Hello,
MERRY CHRISTMAS to all in list!
After I upgraded to latest: CentOS Linux release 7.7.1908 (Core) I am facing nfs crashes which cause the system to hang frequently.
This is caused by cp to nfs-mounted shares.
Below is dmesg output; you will see call traces. These cause system to gradually overload:
[root@hesperia1 ~]# top top - 10:09:40 up 10:16, 1 user, load average: 53.66, 54.13, 52.98 Tasks: 475 total, 2 running, 436 sleeping, 0 stopped, 37 zombie %Cpu(s): 0.1 us, 0.6 sy, 0.0 ni, 99.2 id, 0.0 wa, 0.0 hi, 0.0 si, 0.1 st KiB Mem : 3879928 total, 813504 free, 1733216 used, 1333208 buff/cache KiB Swap: 4063228 total, 4062708 free, 520 used. 1797264 avail Mem
and finally hangs showing messages (which I have not recorded precisely) in the CLI login screen like "System out of memory". Then I have to reboot.
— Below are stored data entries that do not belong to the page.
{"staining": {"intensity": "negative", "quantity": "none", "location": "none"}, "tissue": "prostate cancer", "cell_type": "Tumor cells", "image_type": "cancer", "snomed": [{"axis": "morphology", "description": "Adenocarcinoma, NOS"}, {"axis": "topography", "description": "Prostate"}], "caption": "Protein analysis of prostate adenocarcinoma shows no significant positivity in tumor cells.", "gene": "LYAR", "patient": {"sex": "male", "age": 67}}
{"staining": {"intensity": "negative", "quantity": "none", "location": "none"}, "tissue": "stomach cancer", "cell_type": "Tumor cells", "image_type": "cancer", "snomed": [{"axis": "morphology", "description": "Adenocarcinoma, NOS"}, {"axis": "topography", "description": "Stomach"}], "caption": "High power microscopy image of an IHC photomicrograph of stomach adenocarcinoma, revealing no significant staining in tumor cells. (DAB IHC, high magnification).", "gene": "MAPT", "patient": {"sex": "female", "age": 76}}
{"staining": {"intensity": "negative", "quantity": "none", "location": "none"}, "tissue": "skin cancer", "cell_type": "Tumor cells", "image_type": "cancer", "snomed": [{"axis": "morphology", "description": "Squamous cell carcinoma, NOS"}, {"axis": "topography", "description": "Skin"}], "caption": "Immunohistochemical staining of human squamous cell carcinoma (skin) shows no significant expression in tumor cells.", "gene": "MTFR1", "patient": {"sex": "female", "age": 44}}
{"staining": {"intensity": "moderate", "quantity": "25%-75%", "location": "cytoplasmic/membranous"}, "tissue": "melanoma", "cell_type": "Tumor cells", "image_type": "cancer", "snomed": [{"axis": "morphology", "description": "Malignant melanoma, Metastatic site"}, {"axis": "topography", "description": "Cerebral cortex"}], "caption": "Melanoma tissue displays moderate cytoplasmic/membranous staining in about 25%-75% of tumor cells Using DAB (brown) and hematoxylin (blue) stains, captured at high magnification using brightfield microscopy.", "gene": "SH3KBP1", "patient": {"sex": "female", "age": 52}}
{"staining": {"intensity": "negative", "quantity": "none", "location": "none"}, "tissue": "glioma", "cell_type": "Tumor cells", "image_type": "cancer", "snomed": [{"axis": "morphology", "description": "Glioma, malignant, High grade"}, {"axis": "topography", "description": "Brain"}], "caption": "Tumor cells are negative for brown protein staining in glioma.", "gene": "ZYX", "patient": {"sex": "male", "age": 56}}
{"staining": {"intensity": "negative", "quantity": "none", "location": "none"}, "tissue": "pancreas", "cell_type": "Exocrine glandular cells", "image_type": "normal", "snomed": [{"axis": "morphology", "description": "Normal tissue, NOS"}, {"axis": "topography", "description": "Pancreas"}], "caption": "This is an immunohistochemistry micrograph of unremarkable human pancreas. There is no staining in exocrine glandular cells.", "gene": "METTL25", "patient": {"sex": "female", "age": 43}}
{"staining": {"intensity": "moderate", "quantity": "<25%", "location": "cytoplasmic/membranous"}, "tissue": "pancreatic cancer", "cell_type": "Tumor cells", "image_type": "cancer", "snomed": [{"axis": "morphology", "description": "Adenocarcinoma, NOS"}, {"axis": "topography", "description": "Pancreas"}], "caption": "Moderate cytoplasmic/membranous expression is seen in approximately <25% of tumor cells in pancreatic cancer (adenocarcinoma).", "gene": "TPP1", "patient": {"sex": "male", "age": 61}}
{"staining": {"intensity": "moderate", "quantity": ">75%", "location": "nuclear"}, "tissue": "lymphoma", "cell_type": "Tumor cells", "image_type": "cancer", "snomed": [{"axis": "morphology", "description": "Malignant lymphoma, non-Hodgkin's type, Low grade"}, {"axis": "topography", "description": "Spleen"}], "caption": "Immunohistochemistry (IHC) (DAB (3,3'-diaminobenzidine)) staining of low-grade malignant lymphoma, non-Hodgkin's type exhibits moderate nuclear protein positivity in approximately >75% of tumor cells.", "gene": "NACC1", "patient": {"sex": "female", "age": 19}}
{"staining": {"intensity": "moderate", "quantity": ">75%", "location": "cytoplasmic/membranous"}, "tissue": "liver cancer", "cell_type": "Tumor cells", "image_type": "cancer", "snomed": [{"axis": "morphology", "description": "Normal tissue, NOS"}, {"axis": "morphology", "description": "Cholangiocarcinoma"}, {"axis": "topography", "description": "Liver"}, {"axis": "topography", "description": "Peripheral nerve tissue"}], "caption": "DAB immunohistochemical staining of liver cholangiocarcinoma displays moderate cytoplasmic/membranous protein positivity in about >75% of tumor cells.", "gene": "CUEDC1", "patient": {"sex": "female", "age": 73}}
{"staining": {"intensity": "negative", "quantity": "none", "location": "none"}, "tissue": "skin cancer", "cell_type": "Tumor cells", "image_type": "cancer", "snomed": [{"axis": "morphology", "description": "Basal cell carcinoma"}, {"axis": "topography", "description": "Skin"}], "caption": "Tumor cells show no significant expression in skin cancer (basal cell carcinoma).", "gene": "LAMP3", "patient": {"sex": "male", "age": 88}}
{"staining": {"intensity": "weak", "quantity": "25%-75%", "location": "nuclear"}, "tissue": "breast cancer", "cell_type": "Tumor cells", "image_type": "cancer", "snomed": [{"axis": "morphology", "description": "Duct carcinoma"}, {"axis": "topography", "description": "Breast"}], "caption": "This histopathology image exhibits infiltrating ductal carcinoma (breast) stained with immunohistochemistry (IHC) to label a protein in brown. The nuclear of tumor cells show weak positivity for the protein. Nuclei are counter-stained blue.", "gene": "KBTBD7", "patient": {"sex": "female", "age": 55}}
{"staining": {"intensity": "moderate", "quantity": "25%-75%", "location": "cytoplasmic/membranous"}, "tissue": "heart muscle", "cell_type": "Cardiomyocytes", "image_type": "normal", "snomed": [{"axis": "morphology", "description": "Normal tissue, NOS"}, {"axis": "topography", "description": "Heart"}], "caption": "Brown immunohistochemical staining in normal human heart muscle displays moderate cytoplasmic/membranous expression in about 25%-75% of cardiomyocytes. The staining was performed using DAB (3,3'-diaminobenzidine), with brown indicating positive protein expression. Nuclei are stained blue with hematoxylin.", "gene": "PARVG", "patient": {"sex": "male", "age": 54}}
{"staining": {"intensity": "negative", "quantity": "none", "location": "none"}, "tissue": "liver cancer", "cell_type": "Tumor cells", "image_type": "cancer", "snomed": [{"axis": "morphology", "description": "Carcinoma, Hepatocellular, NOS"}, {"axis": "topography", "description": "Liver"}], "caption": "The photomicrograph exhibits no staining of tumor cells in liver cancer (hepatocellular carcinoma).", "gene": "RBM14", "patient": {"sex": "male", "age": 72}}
I tried to downgrade nfs-utils and rpcbind to earlier versions (in case there is a bug in latest ones), but I couldn't:
[root@hesperia1 ~]# yum downgrade rpcbind-0.2.0-47 nfs-utils-1.3.0-61 Loaded plugins: fastestmirror Loading mirror speeds from cached hostfile * base: ftp.ntua.gr * epel: mirrors.daticum.com * extras: ftp.ntua.gr * updates: ftp.ntua.gr No package rpcbind-0.2.0-47 available. No package nfs-utils-1.3.0-61 available. Error: Nothing to do
Do you know if this is a known bug? (I couldn't find something in my searches.)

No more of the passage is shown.